=== COMPLETE THE FOLLOWING ===
A: Print the part of the folding-station description that opens with the words containing "For processing a plastic" and closes with "plastic film web.".
B: Restate the paragraph of the folding-station description beginning "In order to exert a pulling force" as a short bulleted list that keeps its main facts.
C: Pick up the folding-station description after its final sentence and continue it.

In the present exemplary embodiment, the folding station 2 comprises a pressure plate 7 arranged above the first conveyor belt 4. In operation, the top side of this pressure plate 7 is engaged by the pulling element 5, with the interposition of at least the longitudinal edges of the packing material web. The distance between the first conveyor belt 4 and the bottom side of the pressure plate 7 is such that products of different thicknesses can pass therebetween. Upstream of the pressure plate 7, the longitudinal edges of the packing material web do not yet lie on top of each other, while directly downstream of the vertical portion 7a of the pressure plate 7, these longitudinal edges lie on top of each other.
In order to exert a pulling force also on the parts of the packing material web located below the products to be packed, the first conveyor belt 4 in the present exemplary embodiment is provided with passage openings 8. Arranged below the first conveyor belt 4 is a vacuum chamber 9, which vacuum chamber 9 is provided with at least one suction opening 9' abutting against the bottom surface of a top part 4a of the first conveyor belt 4. By means of this vacuum chamber 9, a vacuum is created, so that, via the passage openings 8, the packing material web is fixed onto the first conveyor belt 4 through suction.
For processing a plastic film web as packing material web, the connecting means 6 by means of which the longitudinal edges of the packing material web are interconnected, may be designed as a sealing element 6 arranged upstream of the pulling element 5. In operation, the sealing element 6 presses on the top side of the pressure plate 7, with the interposition of at least the longitudinal edges of the plastic film web.
For processing a paper as packing material web, the connecting means by means of which the longitudinal edges of the packing material web are interconnected, may be designed as at least one glue gun which is arranged upstream of the pulling element 5 and which is designed for applying adhesive to at least one of the longitudinal edges of the paper web. In general, this glue gun, not shown in the present exemplary embodiment, will be located upstream of the vertical part 7a of the pressure plate, because at that location, the longitudinal edges of the packing material web do not yet lie on top of each other. The pressure required for effecting the adhesive connection is provided by the pulling element 5 pressing on the pressure plate 7.
Preferably, the distance between the pressure plate 7 and the conveyor belt 4 is settable in that the pressure plate 7 is arranged so as to be displaceable in vertical direction. In that case, the pulling element 5 and the sealing element 6, if present, should of course likewise be arranged so as to be displaceable in vertical direction.
In the present exemplary embodiment, the pulling element 5 is designed as an endless second conveyor belt 5. The conveying speed of the second conveyor belt 5 corresponds to the conveying speed of the first conveyor belt 4. In this manner, a uniform transport of both the bottom side and the top side of the packing tube is effected without the products having to be clamped between the two conveyor belts.

=== COLLECTED DATA ===
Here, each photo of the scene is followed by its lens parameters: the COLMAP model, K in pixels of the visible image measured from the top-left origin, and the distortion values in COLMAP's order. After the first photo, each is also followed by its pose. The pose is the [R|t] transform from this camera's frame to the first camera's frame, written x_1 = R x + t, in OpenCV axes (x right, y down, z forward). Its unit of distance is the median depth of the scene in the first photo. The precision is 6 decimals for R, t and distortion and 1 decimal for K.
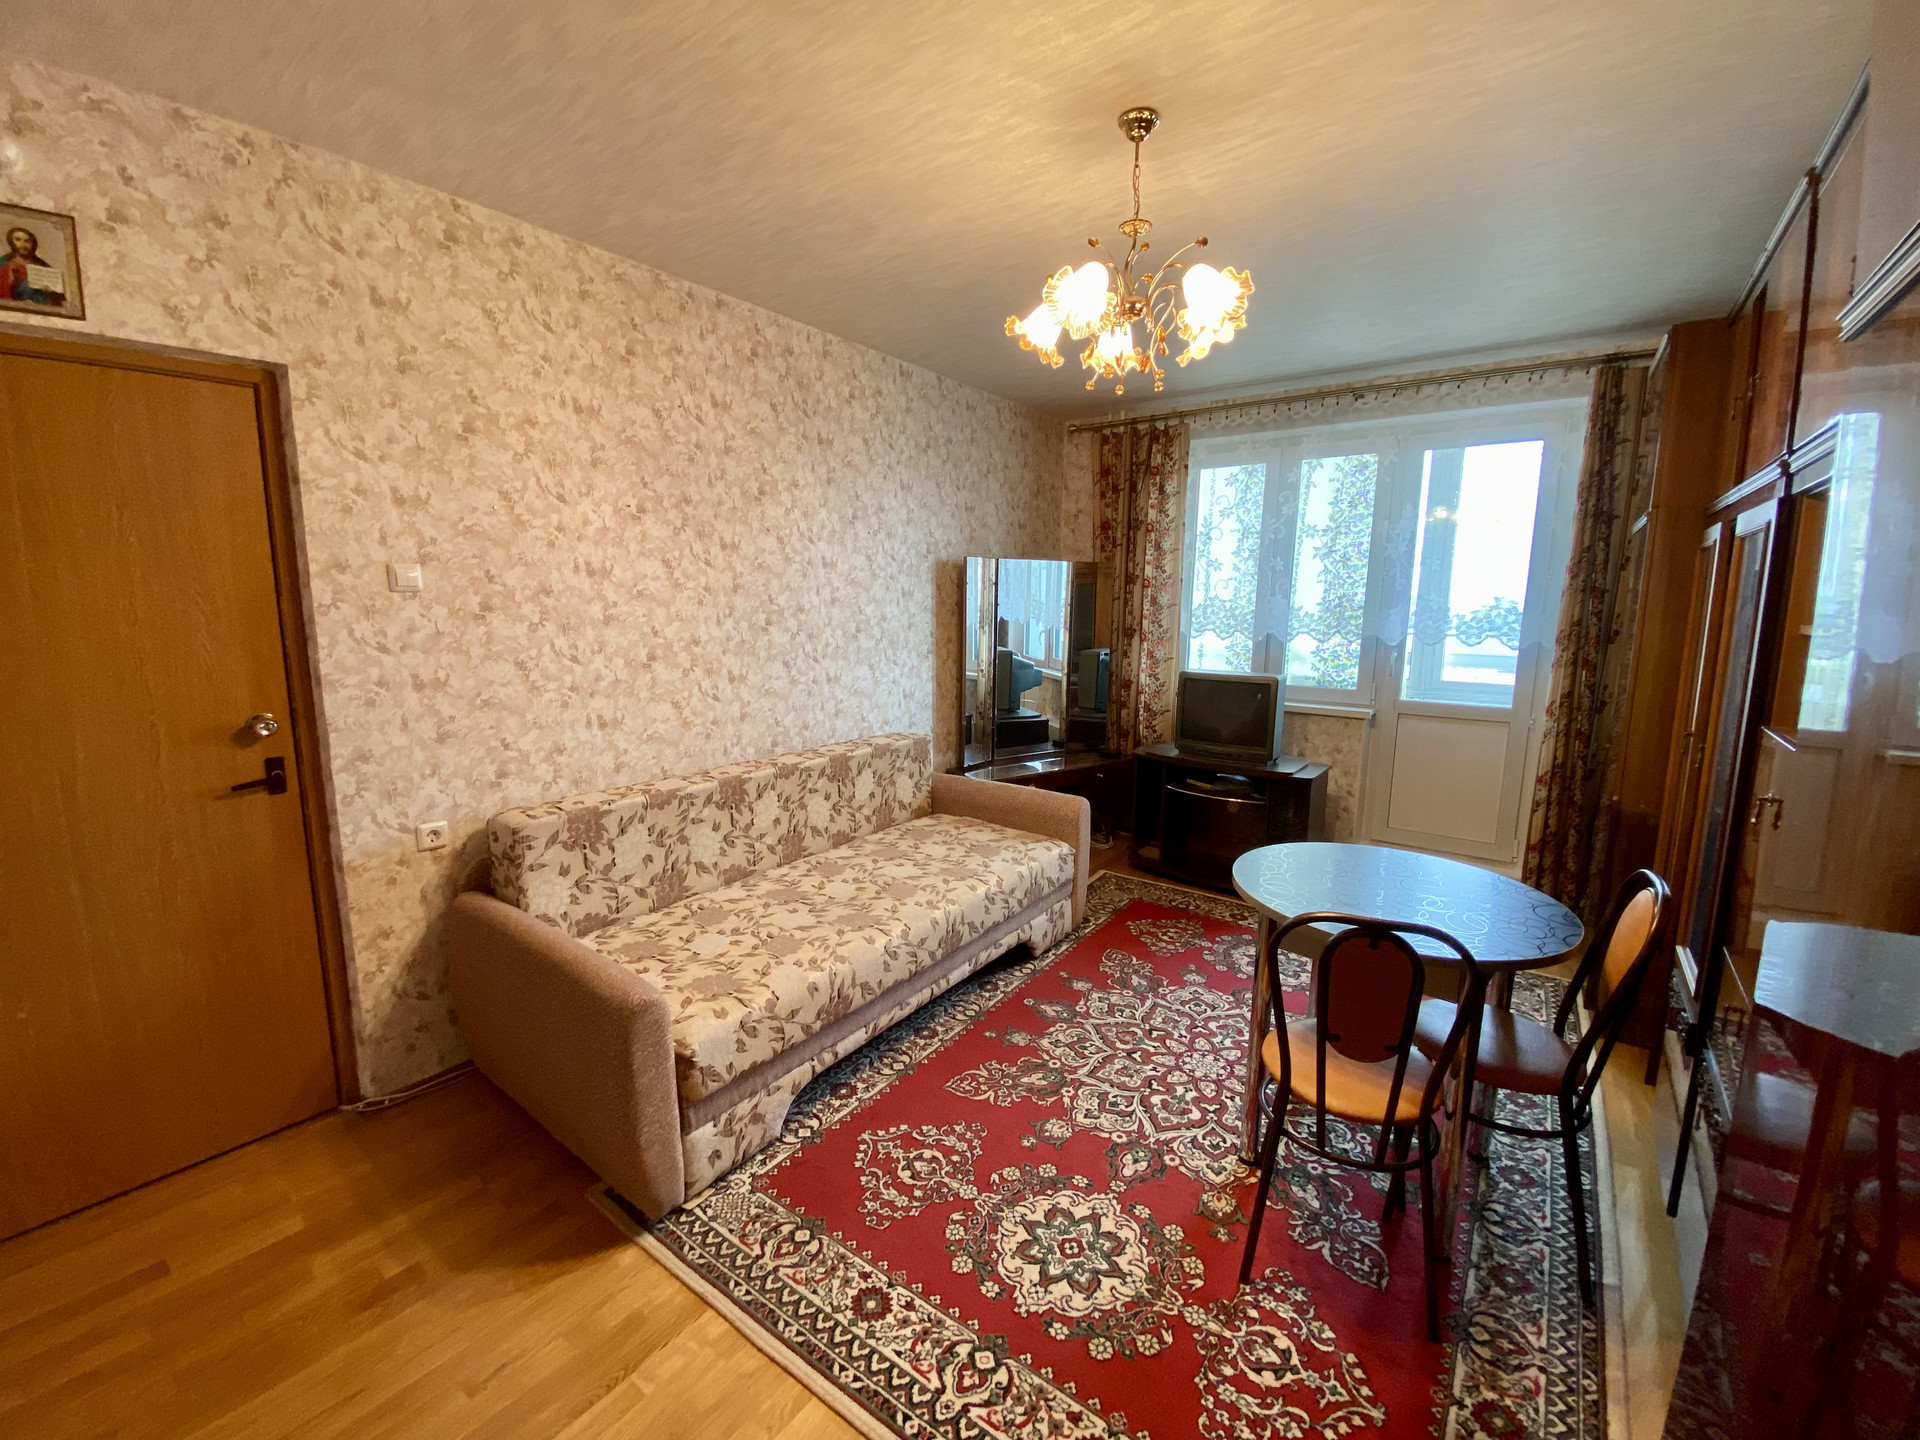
lens RADIAL K [[782.2, 0, 960.5], [0, 782.2, 718.8], [0, 0, 1]] dist [-0.003687, -0.003148]
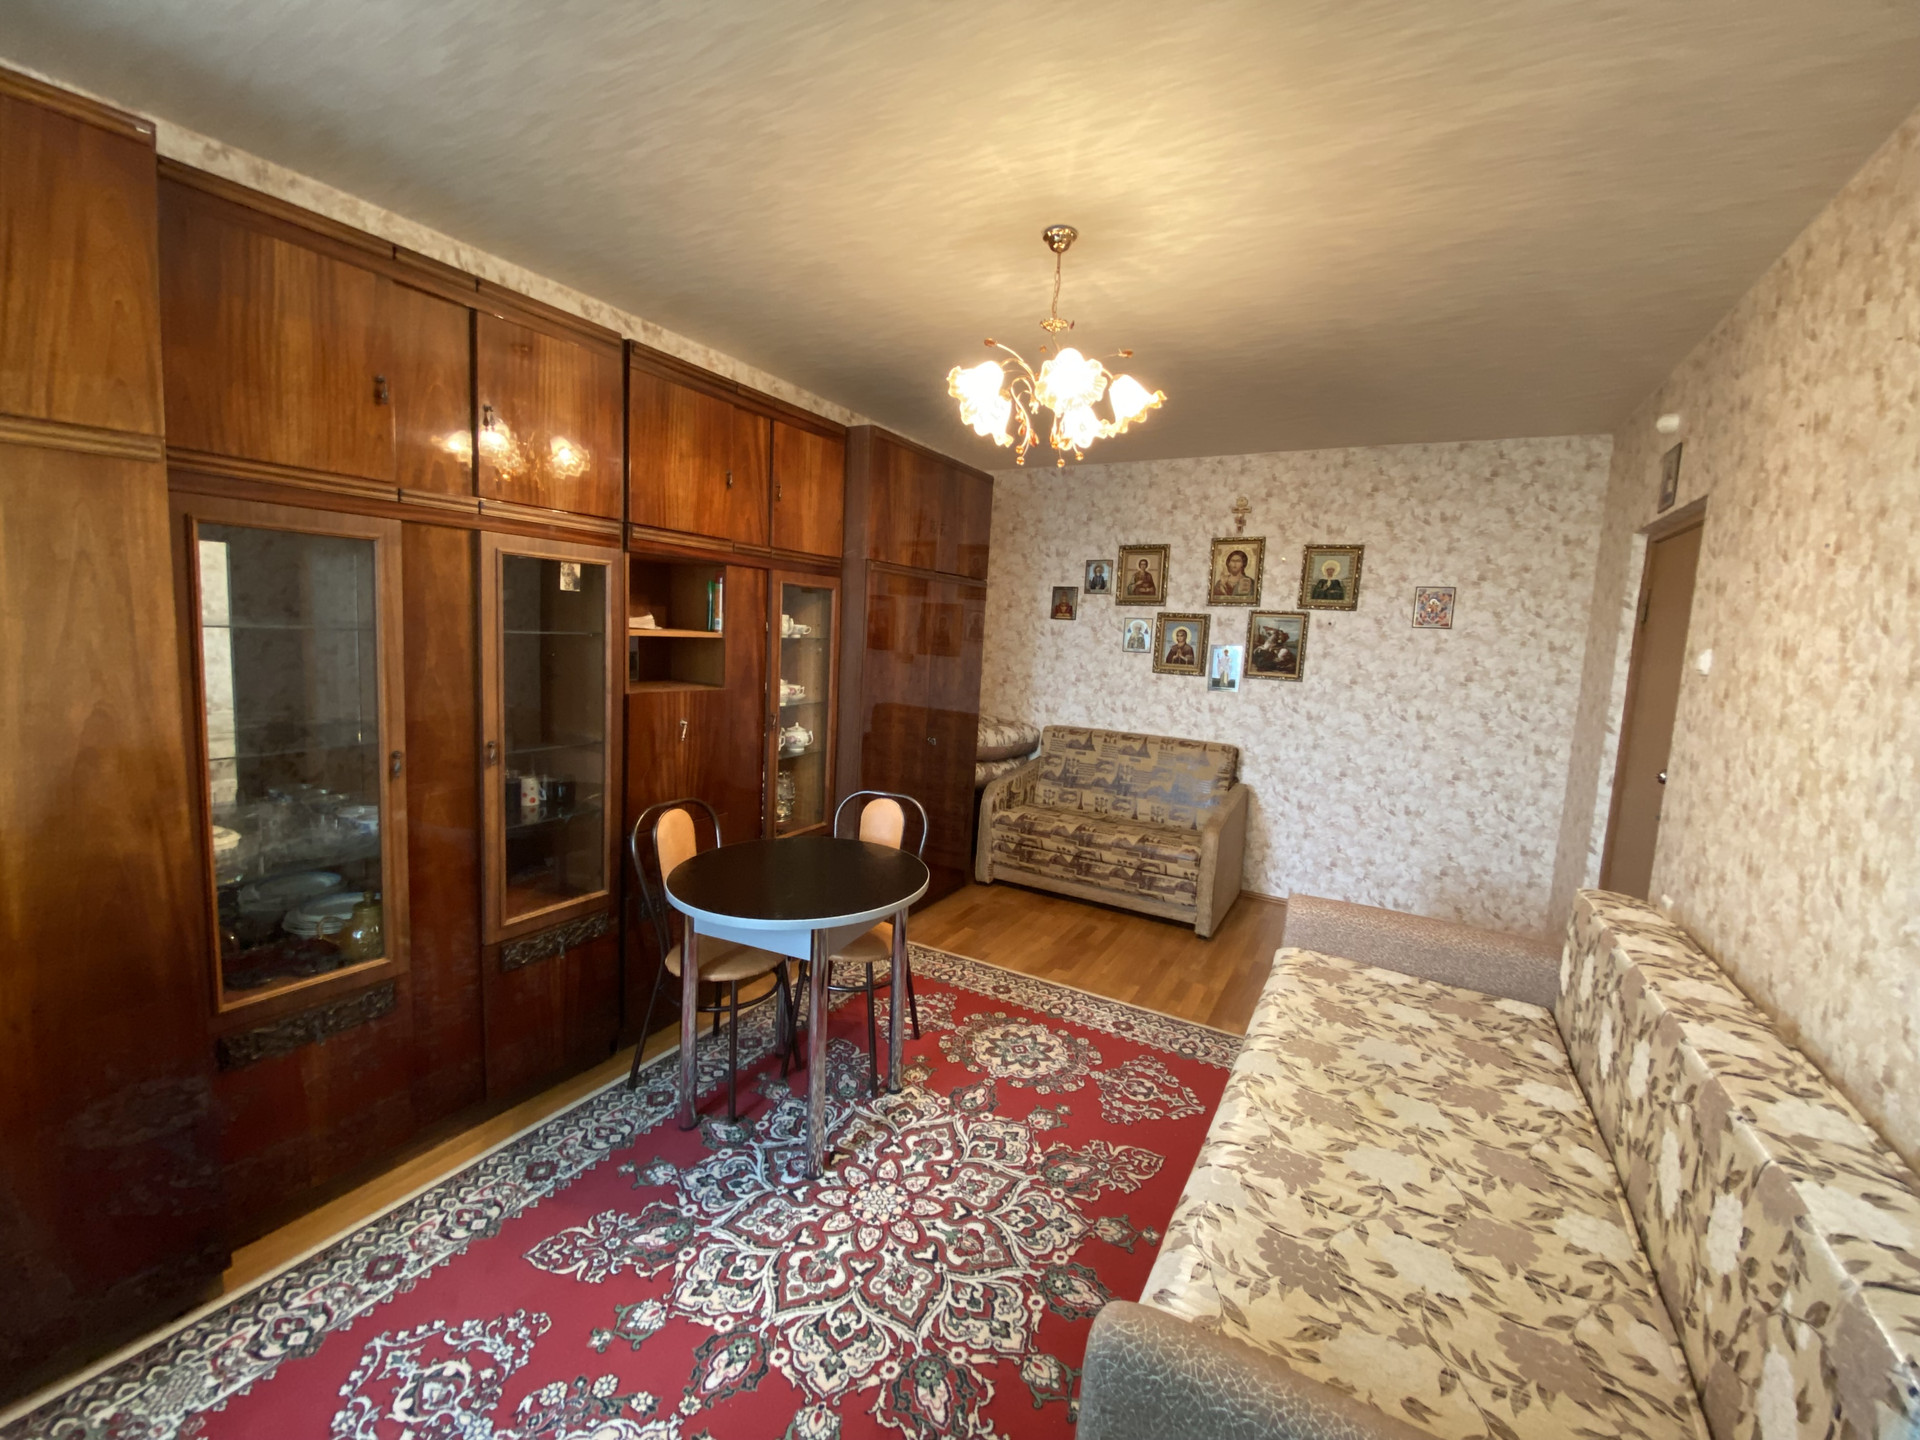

=== RESULTS BY TASK ===
A:
For processing a plastic film web as packing material web, the connecting means 6 by means of which the longitudinal edges of the packing material web are interconnected, may be designed as a sealing element 6 arranged upstream of the pulling element 5. In operation, the sealing element 6 presses on the top side of the pressure plate 7, with the interposition of at least the longitudinal edges of the plastic film web.

B:
- The first conveyor belt 4 has passage openings 8, so that a pulling force also acts on the parts of the packing material web below the products.
- A vacuum chamber 9 sits below the first conveyor belt 4.
- The chamber has at least one suction opening 9' that abuts the bottom surface of the belt's top part 4a.
- The vacuum from chamber 9 acts through the passage openings 8 and holds the packing material web onto the first conveyor belt 4 by suction.

C:
As is clearly demonstrated in Fig. 5, for the purpose of its vertical adjustment, the pulling element 5 is suspended in a vertically adjustable frameplate 24 which is bearing-mounted on a vertical guide 25. The frameplate 24 is engaged by a screw spindle 26 which is connected to an adjusting knob 27 so as to be restrained from rotation. Due to the presence of the pressure plate 7, the variation in thickness within a series of products to be packed may increase to about 80 mm. When the products to be packed have a thickness of about 160 mm, the height of the pulling element 5 above the top part 4a of the conveyor 4 should be set at about 200 mm by means of the adjusting knob 27, so that products having a thickness of 200 mm as well as products having a thickness of 120 mm can be processed. Hence, the adjusting knob 27 serves for the setting per series of products to be processed. Within this series of products to be processed, a considerable variation in thickness may occur without this causing problems during the packing process.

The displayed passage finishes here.